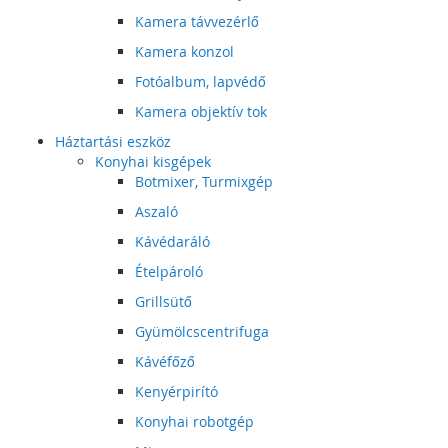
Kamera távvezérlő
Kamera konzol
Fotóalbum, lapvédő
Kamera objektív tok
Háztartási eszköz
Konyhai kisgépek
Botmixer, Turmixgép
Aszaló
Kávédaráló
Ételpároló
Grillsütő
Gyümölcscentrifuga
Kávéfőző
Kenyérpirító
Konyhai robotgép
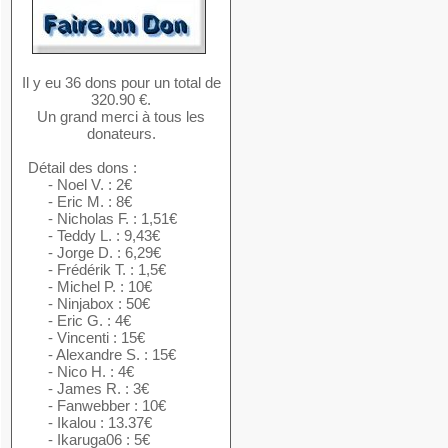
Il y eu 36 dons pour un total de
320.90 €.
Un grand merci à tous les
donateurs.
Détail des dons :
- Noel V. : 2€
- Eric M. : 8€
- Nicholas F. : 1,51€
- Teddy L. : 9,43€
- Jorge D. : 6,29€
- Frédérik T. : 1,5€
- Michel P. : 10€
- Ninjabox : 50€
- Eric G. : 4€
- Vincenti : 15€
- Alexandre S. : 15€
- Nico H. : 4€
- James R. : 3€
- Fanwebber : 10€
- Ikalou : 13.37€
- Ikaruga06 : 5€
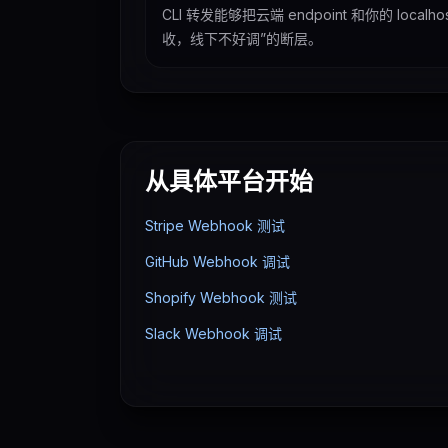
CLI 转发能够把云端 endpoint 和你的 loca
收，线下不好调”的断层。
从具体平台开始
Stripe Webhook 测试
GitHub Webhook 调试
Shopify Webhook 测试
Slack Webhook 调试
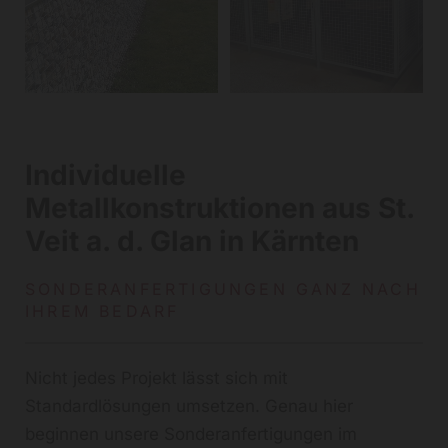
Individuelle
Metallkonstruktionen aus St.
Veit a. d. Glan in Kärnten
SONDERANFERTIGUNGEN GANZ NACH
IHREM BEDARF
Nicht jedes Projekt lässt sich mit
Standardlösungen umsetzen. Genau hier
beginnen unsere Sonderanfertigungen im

==

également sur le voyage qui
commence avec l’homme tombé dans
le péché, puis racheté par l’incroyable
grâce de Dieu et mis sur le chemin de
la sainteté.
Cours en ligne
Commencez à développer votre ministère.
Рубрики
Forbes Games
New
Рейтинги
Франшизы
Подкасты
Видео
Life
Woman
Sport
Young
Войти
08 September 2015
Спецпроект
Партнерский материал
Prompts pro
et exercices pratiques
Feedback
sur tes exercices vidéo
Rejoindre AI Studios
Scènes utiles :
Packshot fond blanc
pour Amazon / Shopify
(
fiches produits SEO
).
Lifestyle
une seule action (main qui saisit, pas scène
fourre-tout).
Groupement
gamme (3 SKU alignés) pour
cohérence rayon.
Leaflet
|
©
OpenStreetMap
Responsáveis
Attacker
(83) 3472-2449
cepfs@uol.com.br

Aim of the exercise: Please recast the data above, from the line containing "Kamera távvezérlő" through the line containing "beginnen unsere Sonderanfertigungen im", inclusive, as a JSON list of strings with one string per line and no blank lines. Leave the pictures out of the answer.

Answer space:
[
  "Kamera távvezérlő",
  "Kamera konzol",
  "Fotóalbum, lapvédő",
  "Kamera objektív tok",
  "Háztartási eszköz",
  "Konyhai kisgépek",
  "Botmixer, Turmixgép",
  "Aszaló",
  "Kávédaráló",
  "Ételpároló",
  "Grillsütő",
  "Gyümölcscentrifuga",
  "Kávéfőző",
  "Kenyérpirító",
  "Konyhai robotgép",
  "Il y eu 36 dons pour un total de",
  "320.90 €.",
  "Un grand merci à tous les",
  "donateurs.",
  "Détail des dons :",
  "- Noel V. : 2€",
  "- Eric M. : 8€",
  "- Nicholas F. : 1,51€",
  "- Teddy L. : 9,43€",
  "- Jorge D. : 6,29€",
  "- Frédérik T. : 1,5€",
  "- Michel P. : 10€",
  "- Ninjabox : 50€",
  "- Eric G. : 4€",
  "- Vincenti : 15€",
  "- Alexandre S. : 15€",
  "- Nico H. : 4€",
  "- James R. : 3€",
  "- Fanwebber : 10€",
  "- Ikalou : 13.37€",
  "- Ikaruga06 : 5€",
  "CLI 转发能够把云端 endpoint 和你的 loca",
  "收，线下不好调”的断层。",
  "从具体平台开始",
  "Stripe Webhook 测试",
  "GitHub Webhook 调试",
  "Shopify Webhook 测试",
  "Slack Webhook 调试",
  "Individuelle",
  "Metallkonstruktionen aus St.",
  "Veit a. d. Glan in Kärnten",
  "SONDERANFERTIGUNGEN GANZ NACH",
  "IHREM BEDARF",
  "Nicht jedes Projekt lässt sich mit",
  "Standardlösungen umsetzen. Genau hier",
  "beginnen unsere Sonderanfertigungen im"
]